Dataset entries

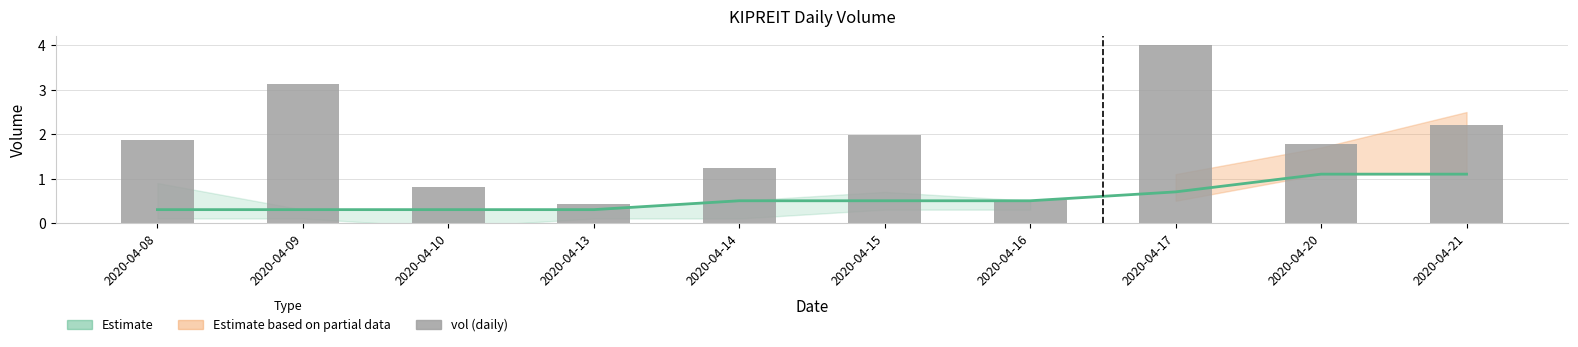

What is the total value across all series at 2020-04-20?

2.9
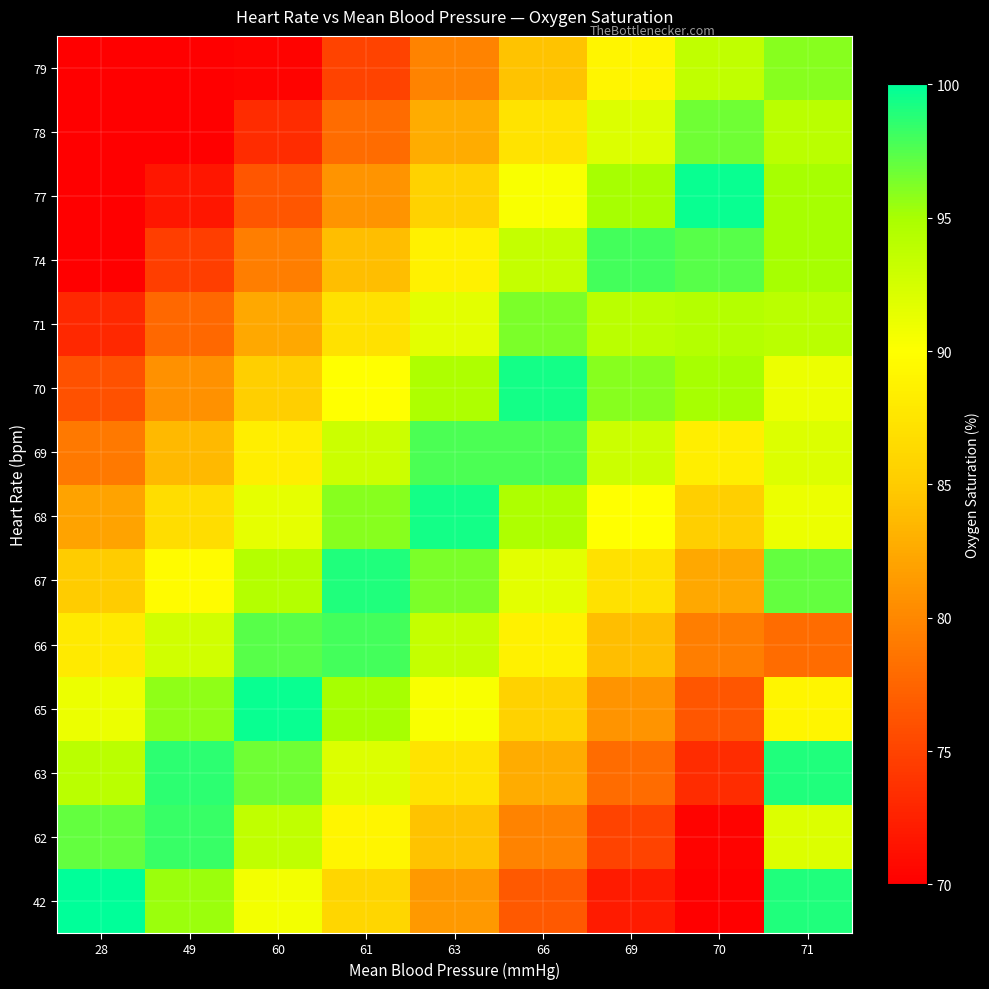

At which category is the sum across all series the highest?

71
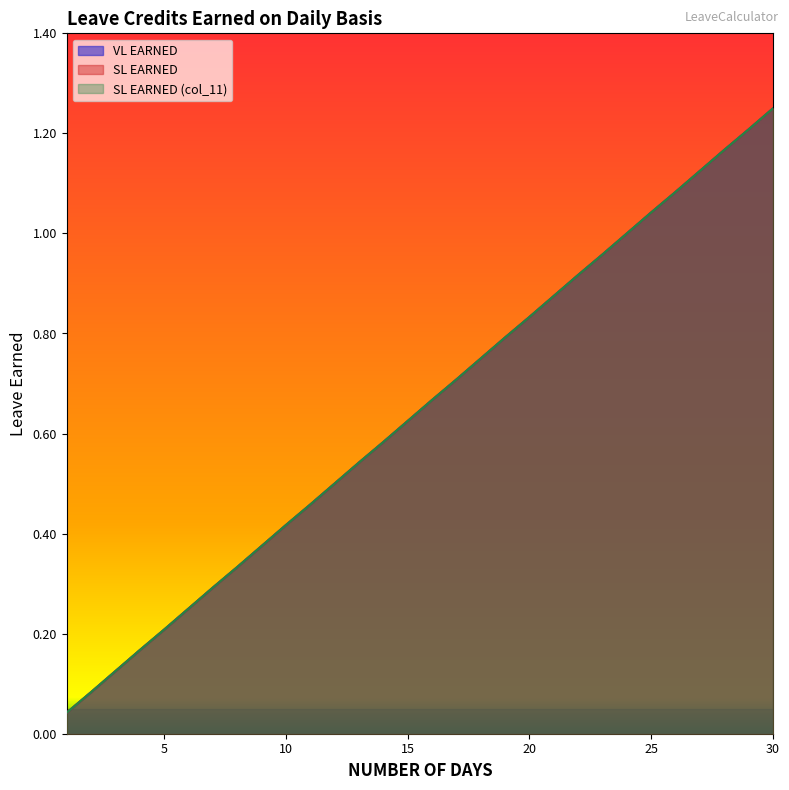

Where is VL EARNED nearest to the value 0?

1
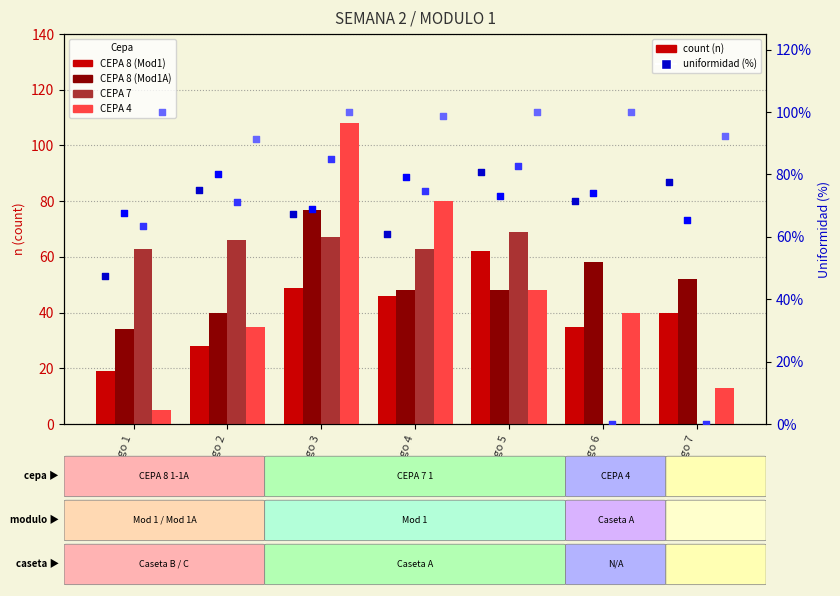

Which series has the widest spread of Y values?

CEPA 4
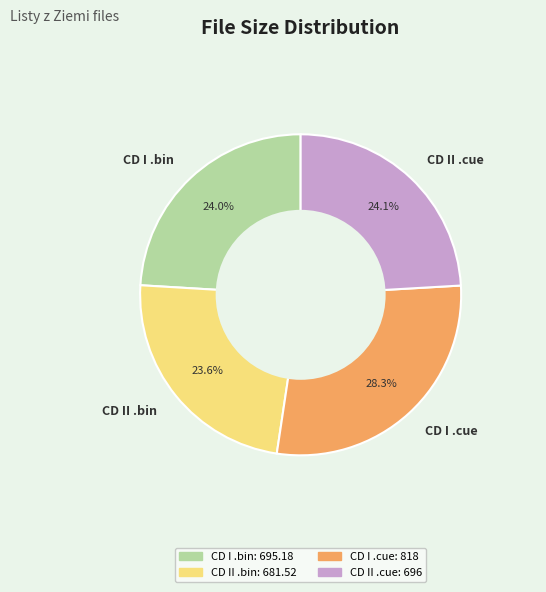

Does CD I .bin represent more than half of the total?

No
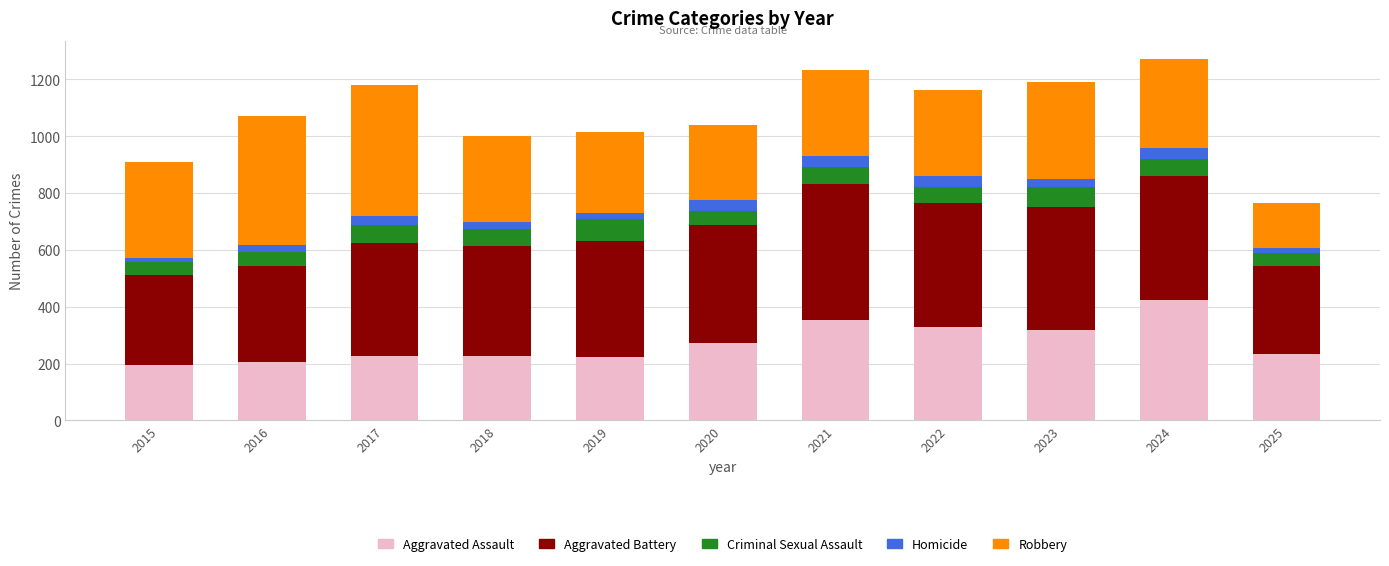

The value of Aggravated Assault at 2017 is 225. True or false?

True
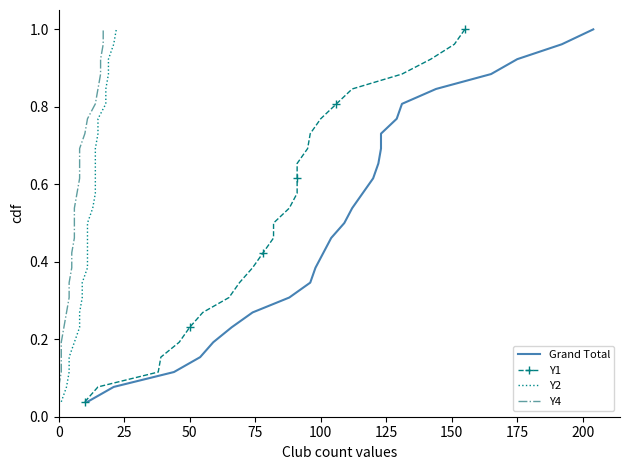

Which series has the largest range (max minus min)?

Grand Total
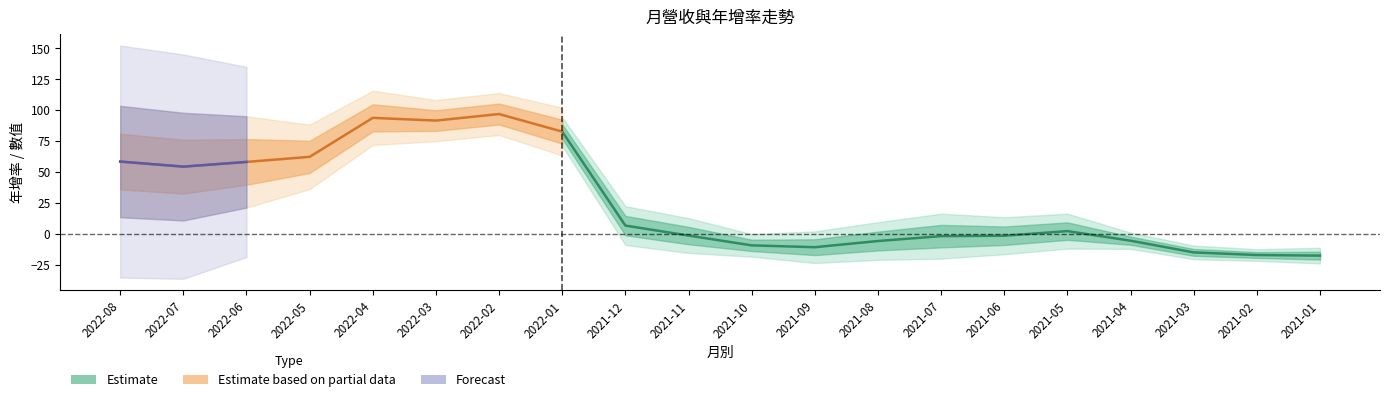

Which category has the highest value across all series?

2022-02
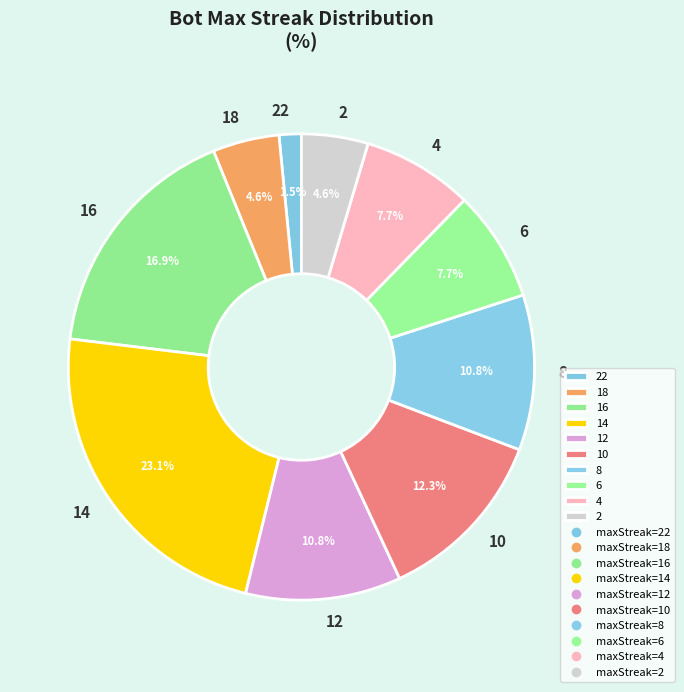

Approximately how many times larger is the value at 16 compared to 4?

2.2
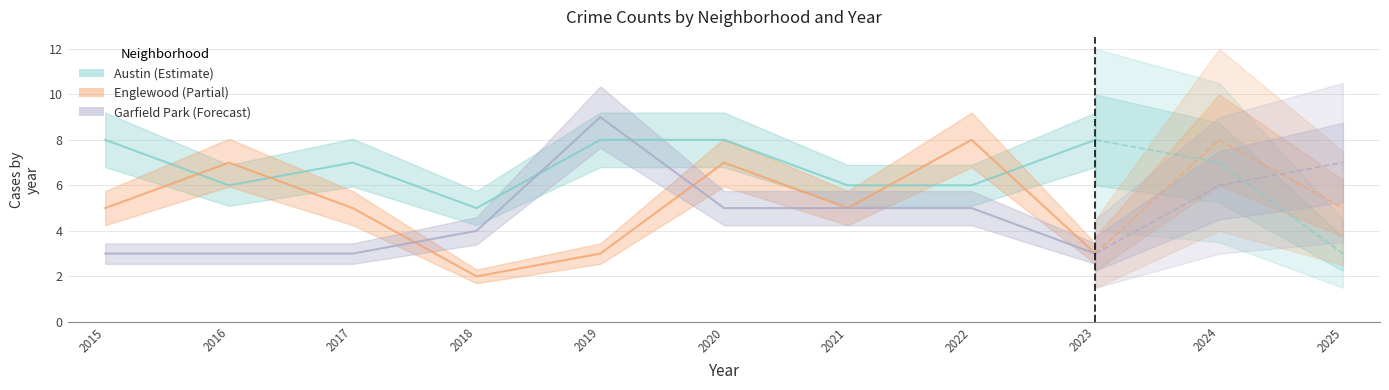

At 2021, list the series in order from smallest to largest.

Englewood, Garfield Park, Austin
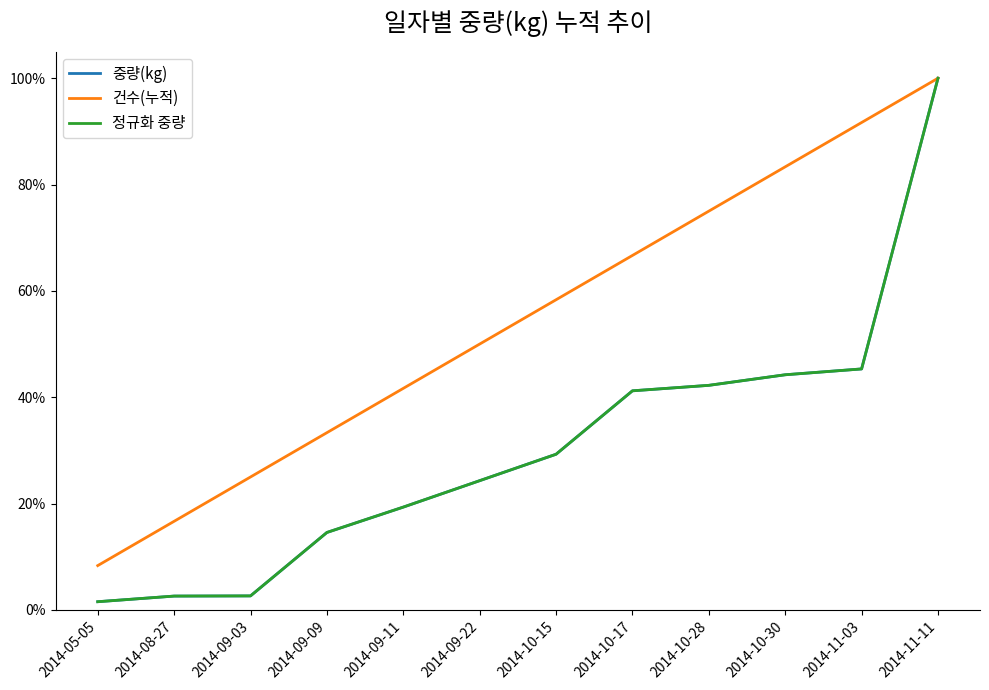

Is this an area chart (filled region under the line)?

No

▶ EXERCISE GOAL
Rewrite the stretch from the line containing "Which series has the largest" through the end of the listing, changing "series" to "data series" and keeping everything else the same. Leave the pictures out.

▶ EXERCISE ANSWER
Which data series has the largest range (max minus min)?

Grand Total

Which category has the highest value across all data series?

2022-02

Approximately how many times larger is the value at 16 compared to 4?

2.2

At 2021, list the data series in order from smallest to largest.

Englewood, Garfield Park, Austin

Is this an area chart (filled region under the line)?

No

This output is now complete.